● **AVAILABLE DATA**
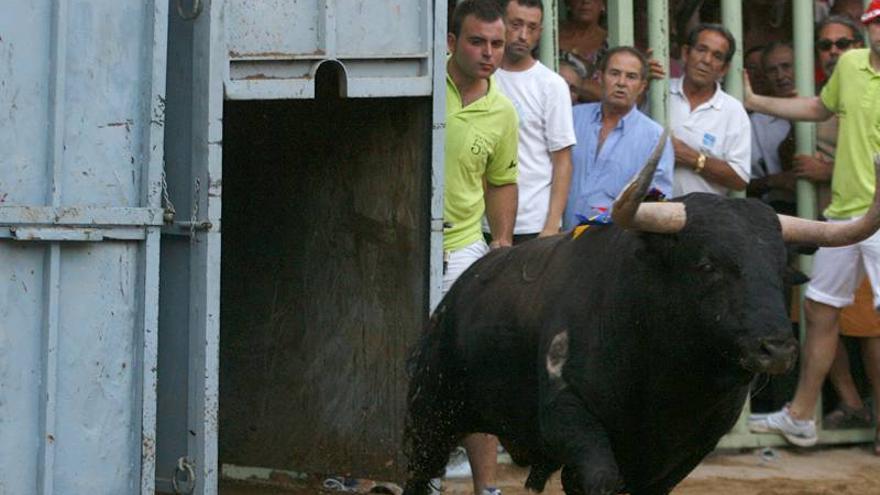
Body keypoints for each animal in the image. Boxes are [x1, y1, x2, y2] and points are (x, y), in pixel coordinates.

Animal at [402, 153, 880, 494]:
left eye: (782, 270)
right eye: (707, 265)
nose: (777, 348)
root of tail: (460, 289)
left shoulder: (688, 448)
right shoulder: (570, 418)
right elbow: (600, 479)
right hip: (432, 415)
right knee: (419, 474)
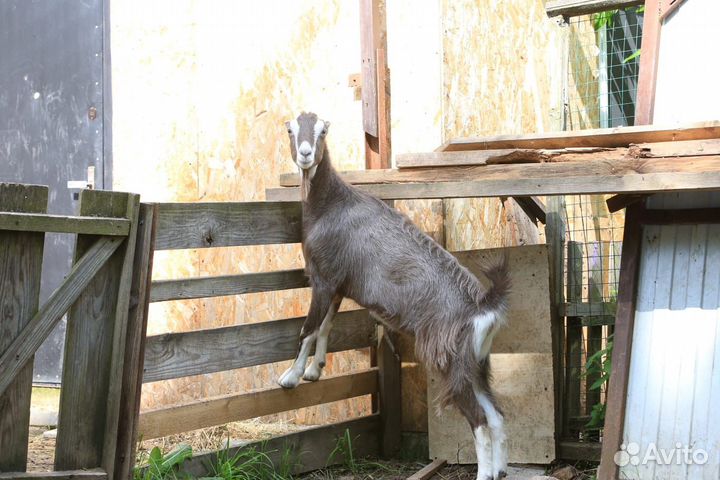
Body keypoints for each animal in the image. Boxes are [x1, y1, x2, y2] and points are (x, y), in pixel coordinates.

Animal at [278, 112, 511, 480]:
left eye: (322, 131)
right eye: (290, 128)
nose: (305, 154)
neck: (331, 204)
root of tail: (483, 307)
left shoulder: (323, 279)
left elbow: (309, 328)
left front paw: (290, 377)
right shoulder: (338, 284)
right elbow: (327, 325)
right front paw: (315, 370)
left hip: (451, 361)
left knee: (479, 420)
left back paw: (484, 473)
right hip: (476, 364)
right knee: (497, 415)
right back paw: (500, 470)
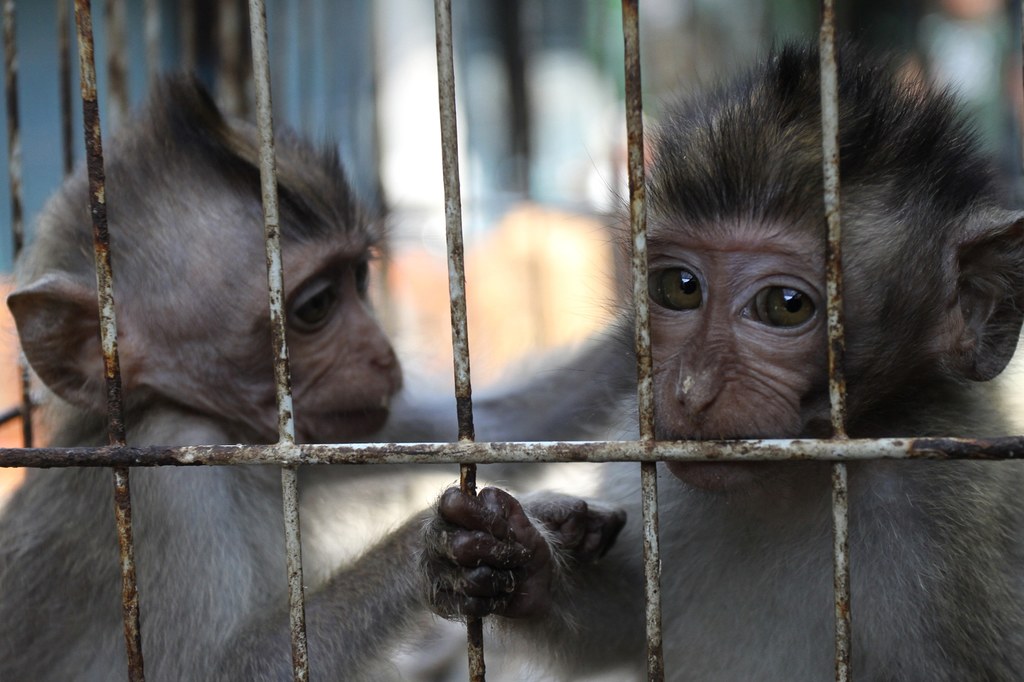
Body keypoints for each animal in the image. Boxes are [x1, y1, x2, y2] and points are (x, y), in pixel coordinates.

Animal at [0, 78, 417, 675]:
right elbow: (203, 671)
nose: (383, 355)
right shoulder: (168, 480)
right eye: (315, 306)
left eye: (360, 276)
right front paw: (439, 544)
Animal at [337, 45, 1024, 675]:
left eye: (786, 305)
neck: (792, 482)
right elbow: (623, 624)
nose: (692, 390)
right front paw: (505, 556)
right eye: (680, 288)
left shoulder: (946, 520)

● **WHAT IS NEEDED**
Only the text of the listing above is copied, exactly as written; its pictures are dropped.

● **RESULT FOR THIS TASK**
Body keypoints for each animal in the image. Boxes are [x1, y1, x2, y2] and points are (x, y), in pixel coordinates.

Animal at [402, 153, 880, 494]:
left eye: (782, 270)
right eye: (707, 265)
nose: (777, 348)
root of tail: (460, 289)
left shoulder: (688, 448)
right shoulder: (570, 418)
right elbow: (600, 479)
right hip: (432, 415)
right knee: (419, 474)
Body keypoints for each animal in the image. Boxes are [x1, y1, x2, y2] and points are (x, y), in pixel coordinates.

Animal at [278, 112, 511, 480]:
left eye: (322, 131)
right eye: (290, 128)
nose: (305, 154)
neck: (331, 204)
root of tail: (483, 307)
left shoulder: (323, 279)
left elbow: (309, 328)
left front paw: (290, 377)
right shoulder: (338, 284)
right elbow: (327, 325)
right front paw: (315, 370)
left hip: (451, 361)
left knee: (479, 420)
left back paw: (484, 473)
right hip: (476, 364)
right knee: (497, 415)
right back paw: (500, 470)
Body keypoints for each animal in the image. Boxes are [x1, y1, x2, y2] and points are (x, y), in pixel coordinates.

Animal at [0, 78, 417, 675]:
right elbow: (203, 671)
nose: (383, 355)
right shoulder: (168, 480)
right eye: (315, 306)
left eye: (360, 276)
right front paw: (439, 544)
Animal at [337, 45, 1024, 675]:
left eye: (786, 305)
neck: (792, 482)
right elbow: (623, 624)
nose: (692, 390)
right front paw: (505, 556)
right eye: (680, 288)
left shoulder: (946, 520)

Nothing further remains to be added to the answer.